This critique, by Omar at OrgTheory, has the dual distinction of being snidely pissy and wrong. First the pissy. Omar suggests that the apparently “busy schedule of a Parisian anthropologist of science” doesn’t accommodate the study of “big” markets, where representational critique is much better than performativity. I also enjoyed the dig that fancy Parisians don’t like pizza, and so understanding markets that bring milk to your breakfast table are also quite outside the pale. Whatever, guy. Particularly because this snark is outside the problems discussed in the rest of the critique, it’s just gratuitous. Talk to one or two of the people you’re thinking about here – do they really seem stupid?
Second, the wrong. Substantively, I’m not a huge fan of performativity myself, but Omar’s problem is not its problem. Look at the historical agora and fairs – both of which encompass ‘big’ markets and put the food on the table – described by Richard Swedberg (in Chapter 6 of Principles of Economic Sociology): the Greek marketplace had physical boundaries, inspectors, stamped currency, and judges. What is all of this infrastructure, if not the dis-entanglement and re-fashioning of social arrangements into a rudimentary ‘market’-ish environment?
If you take Callon et al on its face, there were not economists, nor was there much economic theory. And if that’s the only takeaway from this strand of research (that economists make markets) then yes. I’ve made this critque myself, that there are markets that pre-date economists. But I have also come to be convinced that this is a too shallow reading of the possible research impulses of the social studies of finance group. Economics makes markets today because in today’s markets, they are the actors who theorize and make markets. Current finance is an extreme example of a phenomenon that has much wider applicability. I imagine that NAFTA and immigration laws that conceptualize immigrants as ‘workers’, or ‘citizens’ or some combination; anti-trust policy; environmentalism (carbon credits most recently); Carruthers and Babb wrote about how in S. Africa in the 19th century ‘labor’ had to be theorized and created rather than just discovered. The list, IMHO, goes on. I’d love to see, e.g., an analysis of the 1940s bracero program and the subsequent ‘operation wetback’ which conceptualized Mexican men as pure labor units, and its success and/or failure in transforming people into these categories.
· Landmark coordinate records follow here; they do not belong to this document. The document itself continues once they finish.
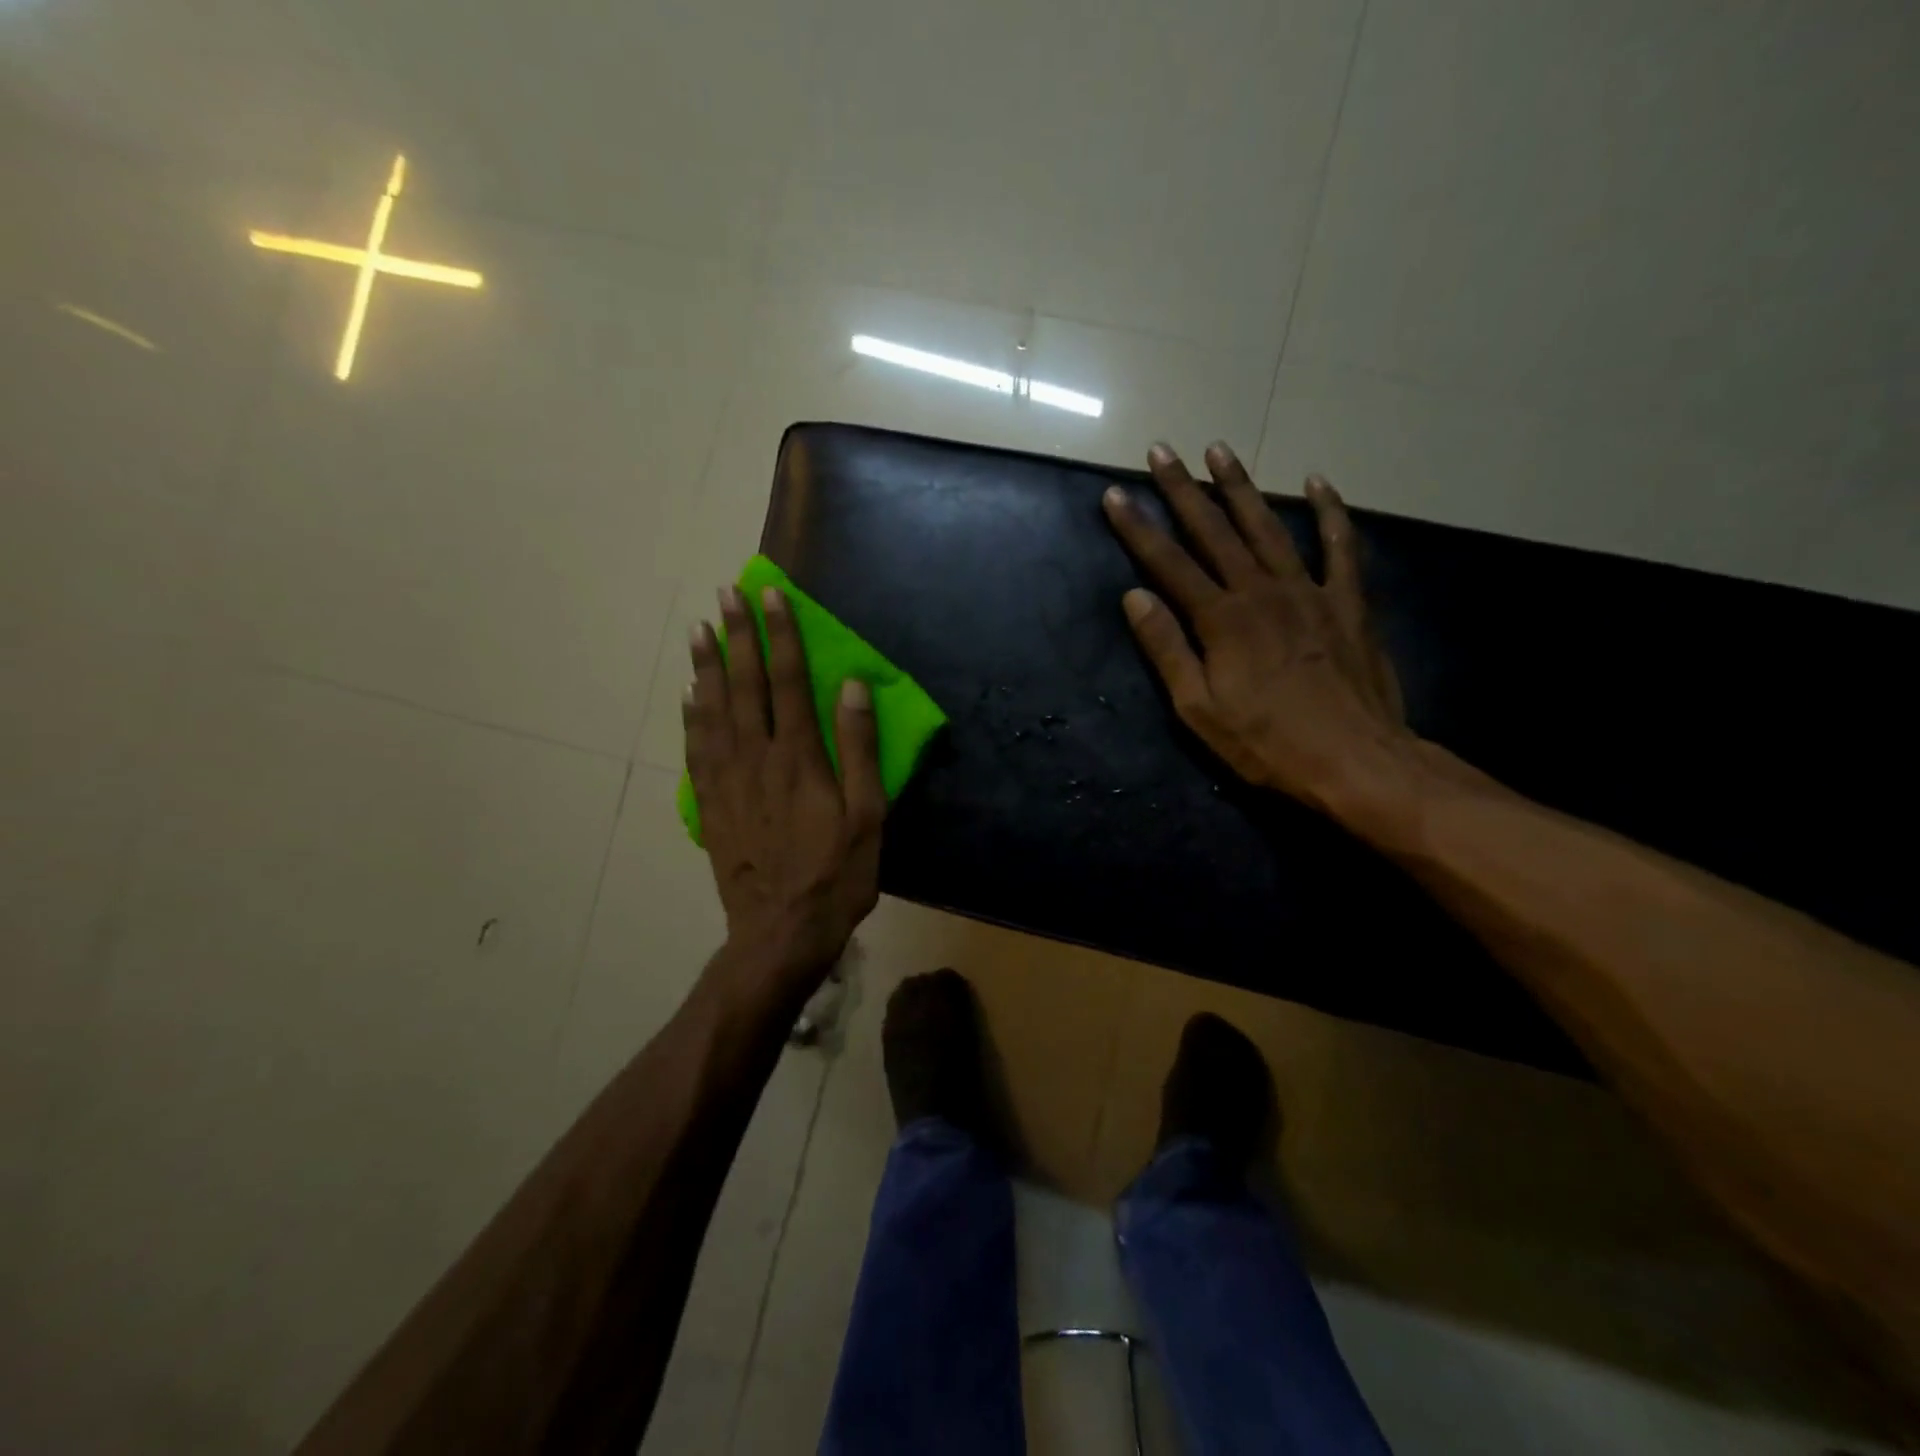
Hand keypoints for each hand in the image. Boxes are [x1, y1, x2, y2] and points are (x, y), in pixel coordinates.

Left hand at [685, 585, 885, 993]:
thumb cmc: (836, 874)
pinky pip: (696, 748)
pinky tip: (688, 694)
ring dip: (707, 666)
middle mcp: (757, 758)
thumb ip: (858, 748)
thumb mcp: (867, 815)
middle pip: (745, 685)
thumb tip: (853, 687)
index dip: (782, 635)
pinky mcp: (712, 803)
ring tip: (698, 630)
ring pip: (713, 710)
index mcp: (799, 757)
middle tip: (726, 595)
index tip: (772, 596)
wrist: (780, 931)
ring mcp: (727, 780)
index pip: (789, 681)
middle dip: (737, 636)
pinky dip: (691, 715)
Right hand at [1102, 441, 1413, 821]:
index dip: (1138, 528)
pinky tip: (1318, 483)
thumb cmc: (1267, 743)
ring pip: (1269, 527)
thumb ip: (1167, 649)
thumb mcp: (1199, 709)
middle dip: (1183, 490)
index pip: (1168, 563)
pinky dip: (1330, 513)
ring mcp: (1309, 591)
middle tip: (1161, 451)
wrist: (1355, 761)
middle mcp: (1261, 591)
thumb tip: (1135, 598)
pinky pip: (1340, 548)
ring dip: (1241, 487)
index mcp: (1221, 619)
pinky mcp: (1348, 603)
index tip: (1115, 495)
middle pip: (1214, 531)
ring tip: (1219, 450)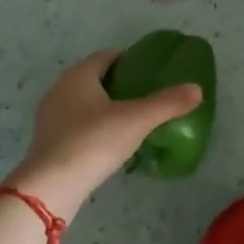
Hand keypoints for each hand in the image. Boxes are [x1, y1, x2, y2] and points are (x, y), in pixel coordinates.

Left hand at [4, 51, 200, 220]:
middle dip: (117, 84)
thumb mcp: (137, 120)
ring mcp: (49, 115)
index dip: (129, 61)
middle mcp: (60, 88)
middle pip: (94, 78)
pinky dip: (91, 126)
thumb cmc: (93, 142)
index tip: (149, 73)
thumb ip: (167, 103)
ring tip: (129, 121)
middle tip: (144, 97)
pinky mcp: (46, 140)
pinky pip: (74, 123)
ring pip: (82, 101)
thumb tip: (197, 89)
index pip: (107, 56)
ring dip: (103, 106)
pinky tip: (107, 143)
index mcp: (79, 74)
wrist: (50, 187)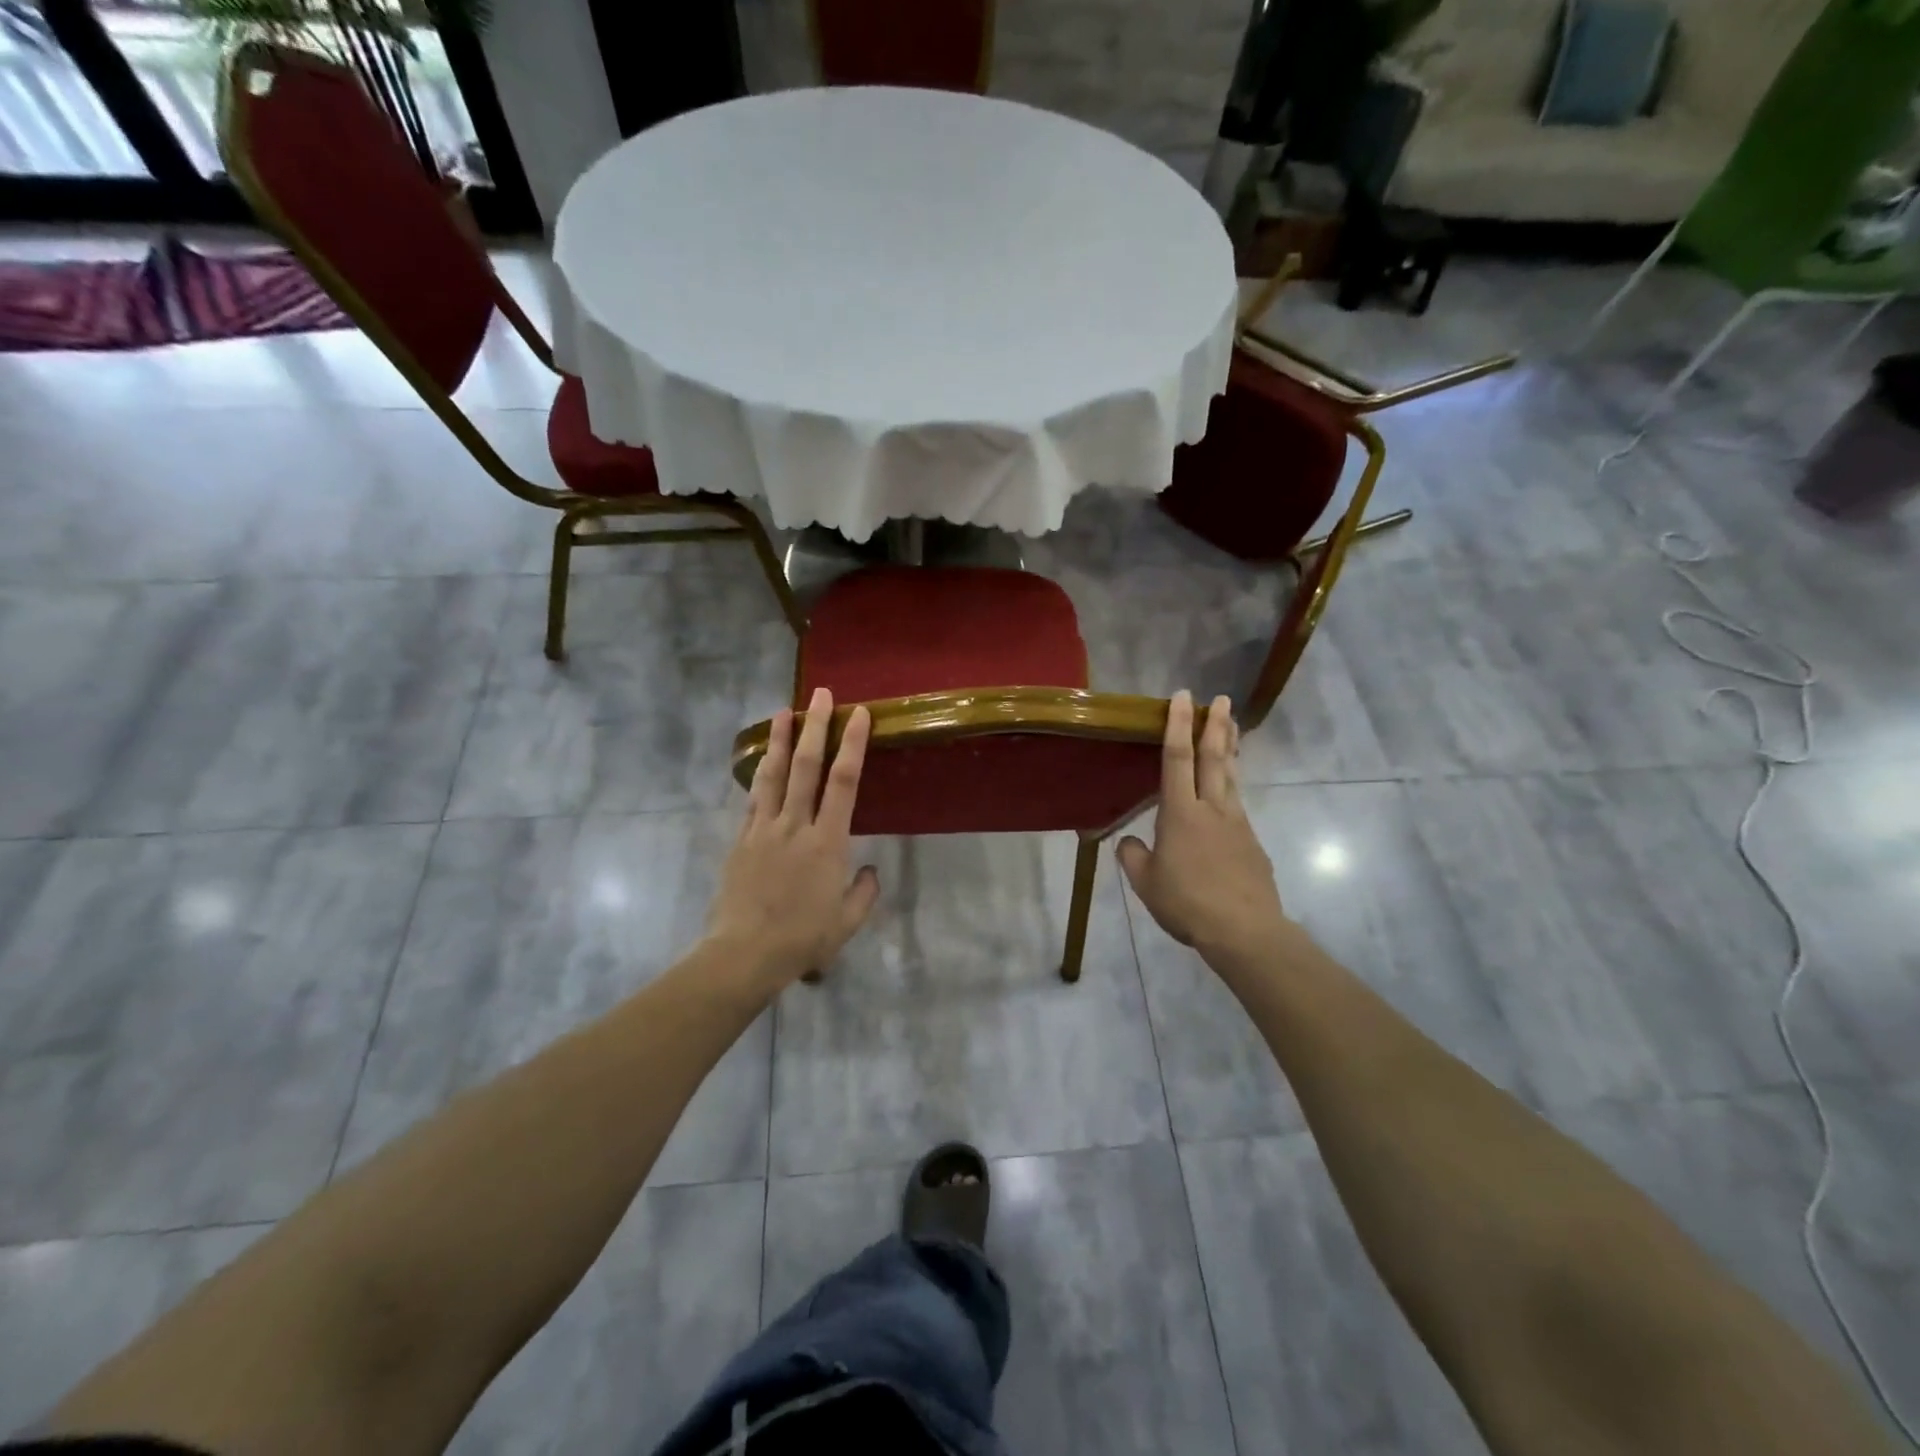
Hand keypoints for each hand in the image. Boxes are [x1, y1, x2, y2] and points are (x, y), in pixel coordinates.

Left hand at [706, 687, 881, 991]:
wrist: (743, 954)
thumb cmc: (802, 939)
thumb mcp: (847, 923)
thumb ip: (864, 893)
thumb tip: (870, 871)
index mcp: (828, 843)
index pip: (844, 782)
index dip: (853, 744)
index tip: (859, 714)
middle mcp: (795, 825)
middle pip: (807, 766)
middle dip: (816, 726)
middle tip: (821, 694)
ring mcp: (764, 829)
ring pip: (774, 774)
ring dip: (781, 739)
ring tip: (784, 710)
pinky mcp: (742, 840)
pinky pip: (754, 798)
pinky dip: (761, 773)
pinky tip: (764, 759)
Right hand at [1117, 691, 1290, 972]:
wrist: (1244, 930)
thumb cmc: (1187, 903)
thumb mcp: (1146, 883)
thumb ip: (1133, 857)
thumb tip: (1130, 842)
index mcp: (1180, 813)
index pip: (1177, 758)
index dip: (1178, 725)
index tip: (1183, 697)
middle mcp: (1212, 808)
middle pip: (1214, 757)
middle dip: (1215, 725)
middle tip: (1221, 698)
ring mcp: (1237, 824)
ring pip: (1232, 776)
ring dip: (1230, 748)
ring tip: (1232, 726)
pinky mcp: (1252, 842)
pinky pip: (1239, 805)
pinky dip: (1233, 786)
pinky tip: (1228, 794)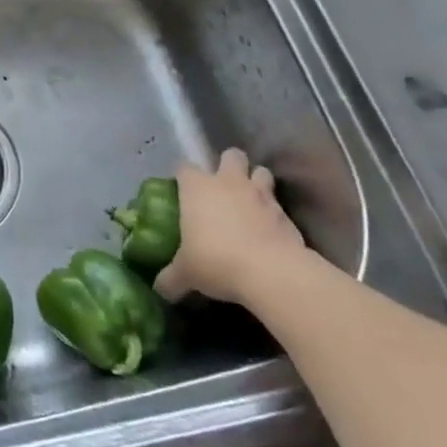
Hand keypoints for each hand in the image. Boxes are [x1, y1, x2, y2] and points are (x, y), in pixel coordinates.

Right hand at [153, 147, 307, 305]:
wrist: (271, 272)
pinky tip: (271, 230)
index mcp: (197, 187)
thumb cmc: (217, 261)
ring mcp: (260, 195)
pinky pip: (280, 204)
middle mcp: (228, 182)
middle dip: (229, 165)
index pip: (184, 167)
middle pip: (231, 156)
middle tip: (224, 187)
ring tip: (251, 200)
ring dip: (257, 181)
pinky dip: (275, 212)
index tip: (183, 190)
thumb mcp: (186, 273)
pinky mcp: (286, 214)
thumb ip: (171, 278)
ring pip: (261, 171)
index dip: (184, 177)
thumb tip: (159, 291)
Once one assumes settledness of the categories and actors, then we can do analyses of upstream/downstream market-making. But even this settledness falls apart, or at least requires continued maintenance.
In short, it’s more complicated than simply differences in choice of empirical object, and while performativity does have problems, the ones Lizardo identifies are not among them. STS would certainly do itself a service by analyzing some of these non-strawberry markets, but I think it wouldn’t kill the insight.